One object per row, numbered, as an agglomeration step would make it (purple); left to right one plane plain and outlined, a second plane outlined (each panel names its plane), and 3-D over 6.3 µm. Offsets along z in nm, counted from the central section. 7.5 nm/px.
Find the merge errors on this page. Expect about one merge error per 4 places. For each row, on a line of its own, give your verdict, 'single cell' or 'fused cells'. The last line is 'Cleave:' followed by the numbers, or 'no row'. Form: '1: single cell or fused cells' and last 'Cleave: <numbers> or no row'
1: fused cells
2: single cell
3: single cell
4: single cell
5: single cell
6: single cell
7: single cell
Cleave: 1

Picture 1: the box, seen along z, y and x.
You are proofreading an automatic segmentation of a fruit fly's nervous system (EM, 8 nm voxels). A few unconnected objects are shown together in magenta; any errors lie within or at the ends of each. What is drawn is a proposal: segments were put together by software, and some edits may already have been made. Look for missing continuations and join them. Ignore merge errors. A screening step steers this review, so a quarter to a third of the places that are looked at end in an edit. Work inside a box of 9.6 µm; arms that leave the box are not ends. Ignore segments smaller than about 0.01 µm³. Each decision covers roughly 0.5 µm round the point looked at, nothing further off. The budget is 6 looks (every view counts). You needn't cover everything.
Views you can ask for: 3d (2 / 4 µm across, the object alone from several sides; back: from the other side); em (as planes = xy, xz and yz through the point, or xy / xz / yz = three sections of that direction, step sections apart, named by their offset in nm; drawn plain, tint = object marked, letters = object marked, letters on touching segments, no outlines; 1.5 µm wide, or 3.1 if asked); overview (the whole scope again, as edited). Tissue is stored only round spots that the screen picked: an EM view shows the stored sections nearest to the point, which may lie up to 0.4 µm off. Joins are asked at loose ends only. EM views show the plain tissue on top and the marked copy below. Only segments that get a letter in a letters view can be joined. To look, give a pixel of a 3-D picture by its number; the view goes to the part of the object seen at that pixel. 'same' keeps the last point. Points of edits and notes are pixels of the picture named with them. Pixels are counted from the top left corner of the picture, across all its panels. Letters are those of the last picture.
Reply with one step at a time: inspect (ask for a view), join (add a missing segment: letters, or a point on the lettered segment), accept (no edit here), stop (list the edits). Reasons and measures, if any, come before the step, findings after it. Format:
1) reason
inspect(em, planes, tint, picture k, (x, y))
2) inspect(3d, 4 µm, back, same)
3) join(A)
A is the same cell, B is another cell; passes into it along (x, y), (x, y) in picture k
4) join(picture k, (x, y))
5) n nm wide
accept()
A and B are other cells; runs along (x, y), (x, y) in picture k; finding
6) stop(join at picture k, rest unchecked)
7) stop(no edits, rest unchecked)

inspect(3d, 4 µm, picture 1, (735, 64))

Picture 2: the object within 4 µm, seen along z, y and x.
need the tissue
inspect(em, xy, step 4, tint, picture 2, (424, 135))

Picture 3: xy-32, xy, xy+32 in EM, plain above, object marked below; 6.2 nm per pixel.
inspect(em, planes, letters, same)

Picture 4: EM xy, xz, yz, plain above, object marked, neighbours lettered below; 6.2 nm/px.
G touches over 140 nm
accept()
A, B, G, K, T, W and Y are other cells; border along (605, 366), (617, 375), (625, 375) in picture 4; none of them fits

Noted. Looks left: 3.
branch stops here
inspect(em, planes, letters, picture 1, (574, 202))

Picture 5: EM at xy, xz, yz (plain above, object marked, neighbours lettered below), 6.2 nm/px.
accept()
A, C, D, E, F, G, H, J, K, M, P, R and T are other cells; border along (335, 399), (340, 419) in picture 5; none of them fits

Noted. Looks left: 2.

■ ■ ■

**Exercise objective**
Pull out every line of the records above that contains the word "missing".

**Exercise answer**
You are proofreading an automatic segmentation of a fruit fly's nervous system (EM, 8 nm voxels). A few unconnected objects are shown together in magenta; any errors lie within or at the ends of each. What is drawn is a proposal: segments were put together by software, and some edits may already have been made. Look for missing continuations and join them. Ignore merge errors. A screening step steers this review, so a quarter to a third of the places that are looked at end in an edit. Work inside a box of 9.6 µm; arms that leave the box are not ends. Ignore segments smaller than about 0.01 µm³. Each decision covers roughly 0.5 µm round the point looked at, nothing further off. The budget is 6 looks (every view counts). You needn't cover everything.
Reply with one step at a time: inspect (ask for a view), join (add a missing segment: letters, or a point on the lettered segment), accept (no edit here), stop (list the edits). Reasons and measures, if any, come before the step, findings after it. Format:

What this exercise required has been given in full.